Online GCD Calculator is useful to find the GCD of 701, 708, 898 quickly. Get the easiest ways to solve the greatest common divisor of 701, 708, 898 i.e 1 in different methods as follows.
Given Input numbers are 701, 708, 898
In the factoring method, we have to find the divisors of all numbers
Divisors of 701 :
The positive integer divisors of 701 that completely divides 701 are.
1, 701
Divisors of 708 :
The positive integer divisors of 708 that completely divides 708 are.

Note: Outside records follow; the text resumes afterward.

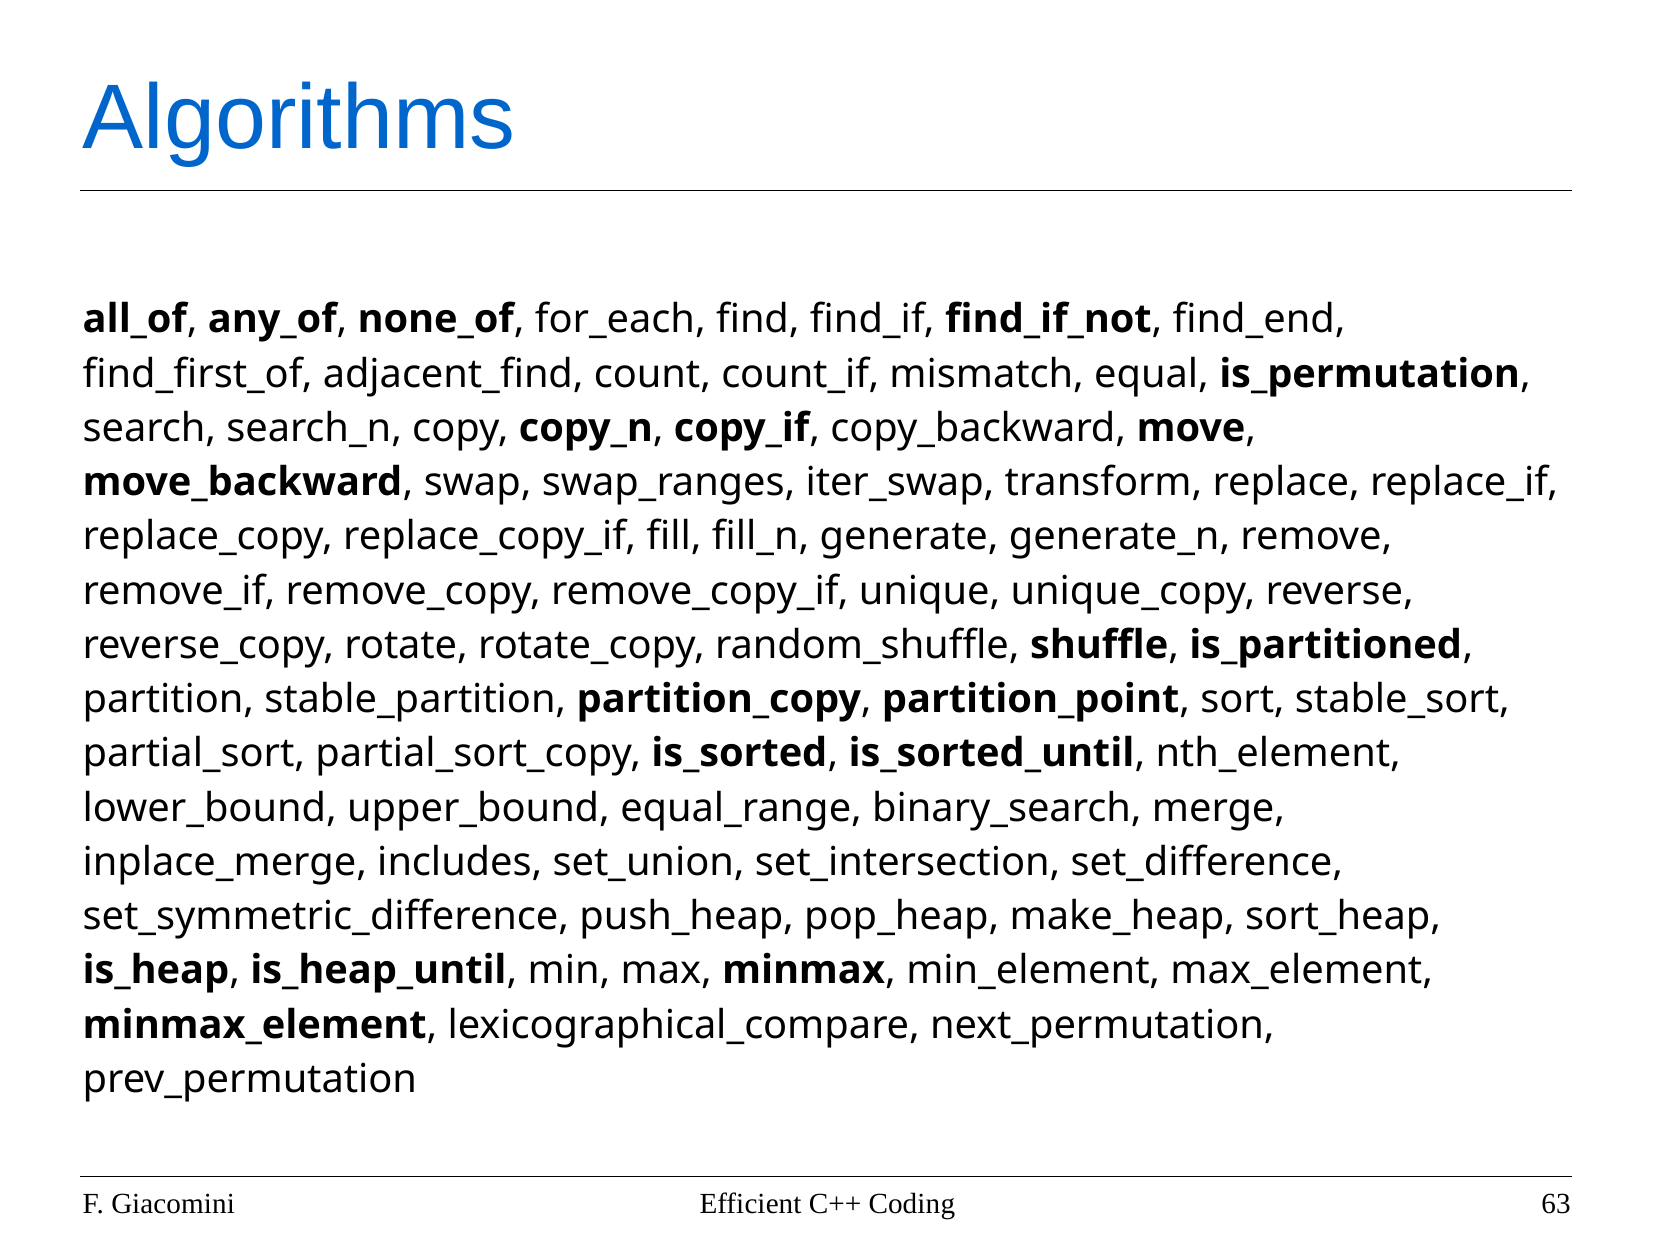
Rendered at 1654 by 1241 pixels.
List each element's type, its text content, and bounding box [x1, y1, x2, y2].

list all_of, any_of, none_of, for_each, find, find_if, find_if_not, find_end, find_first_of, adjacent_find, count, count_if, mismatch, equal, is_permutation, search, search_n, copy, copy_n, copy_if, copy_backward, move, move_backward, swap, swap_ranges, iter_swap, transform, replace, replace_if, replace_copy, replace_copy_if, fill, fill_n, generate, generate_n, remove, remove_if, remove_copy, remove_copy_if, unique, unique_copy, reverse, reverse_copy, rotate, rotate_copy, random_shuffle, shuffle, is_partitioned, partition, stable_partition, partition_copy, partition_point, sort, stable_sort, partial_sort, partial_sort_copy, is_sorted, is_sorted_until, nth_element, lower_bound, upper_bound, equal_range, binary_search, merge, inplace_merge, includes, set_union, set_intersection, set_difference, set_symmetric_difference, push_heap, pop_heap, make_heap, sort_heap, is_heap, is_heap_until, min, max, minmax, min_element, max_element, minmax_element, lexicographical_compare, next_permutation, prev_permutation [82, 290, 1571, 1109]
title Algorithms [82, 49, 1571, 184]
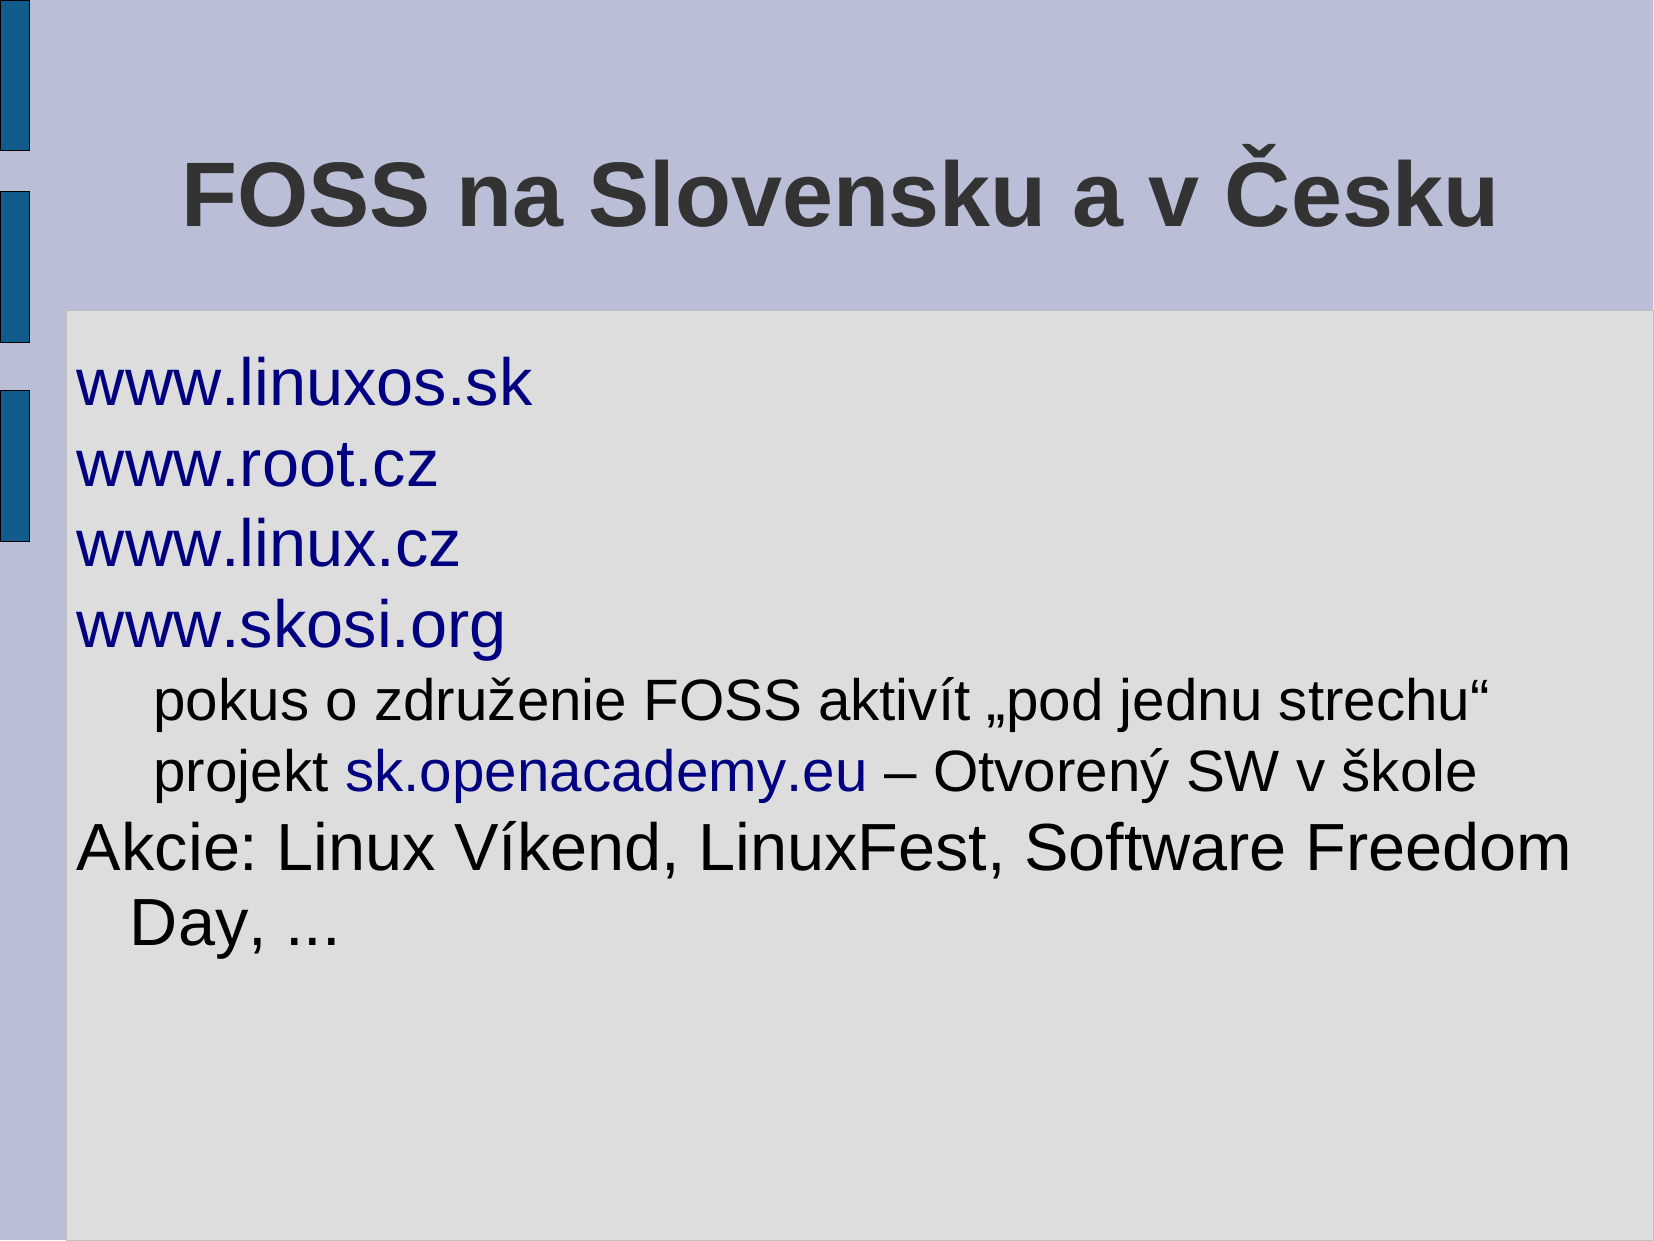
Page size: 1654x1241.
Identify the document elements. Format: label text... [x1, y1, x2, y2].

title FOSS na Slovensku a v Česku [59, 91, 1625, 299]
list www.linuxos.sk www.root.cz www.linux.cz www.skosi.org pokus o združenie FOSS aktivít „pod jednu strechu“ projekt sk.openacademy.eu – Otvorený SW v škole Akcie: Linux Víkend, LinuxFest, Software Freedom Day, ... [59, 344, 1654, 1127]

1, 2, 3, 4, 6, 12, 59, 118, 177, 236, 354, 708
Divisors of 898 :
The positive integer divisors of 898 that completely divides 898 are.
1, 2, 449, 898
GCD of numbers is the greatest common divisor
So, the GCD (701, 708, 898) = 1.
Given numbers are 701, 708, 898
The list of prime factors of all numbers are
Prime factors of 701 are 701
Prime factors of 708 are 2 x 2 x 3 x 59
Prime factors of 898 are 2 x 449
The above numbers do not have any common prime factor. So GCD is 1
Given numbers are 701, 708, 898
GCD of 2 numbers formula is GCD(a, b) = ( a x b) / LCM(a, b)
Apply this formula for all numbers.
Step1:
LCM(701, 708) = 496308
GCD(701, 708) = ( 701 x 708 ) / 496308
= 701 / 708
= 701
Step2:
LCM(1, 898) = 898
GCD(1, 898) = ( 1 x 898 ) / 898
= 1 / 898
= 1
So, Greatest Common Divisor of 701, 708, 898 is 1
Here are some samples of GCD of Numbers calculations.
Given numbers are 701, 708, 898
The greatest common divisor of numbers 701, 708, 898 can be found in various methods such as the LCM formula, factoring, and prime factorization. The GCD of numbers 701, 708, 898 is 1.
1. What is the GCD of 701, 708, 898?
GCD of given numbers 701, 708, 898 is 1
2. How to calculate the greatest common divisor of 701, 708, 898?
We can find the highest common divisor of 701, 708, 898 easily using the prime factorization method. Just list the prime factors of all numbers and pick the highest common factor which is the GCD of 701, 708, 898 i.e 1.
3. How can I use the GCD of 701, 708, 898Calculator?
Out the numbers 701, 708, 898 into the GCD calculator and hit the calculate button to get the greatest common divisor as result.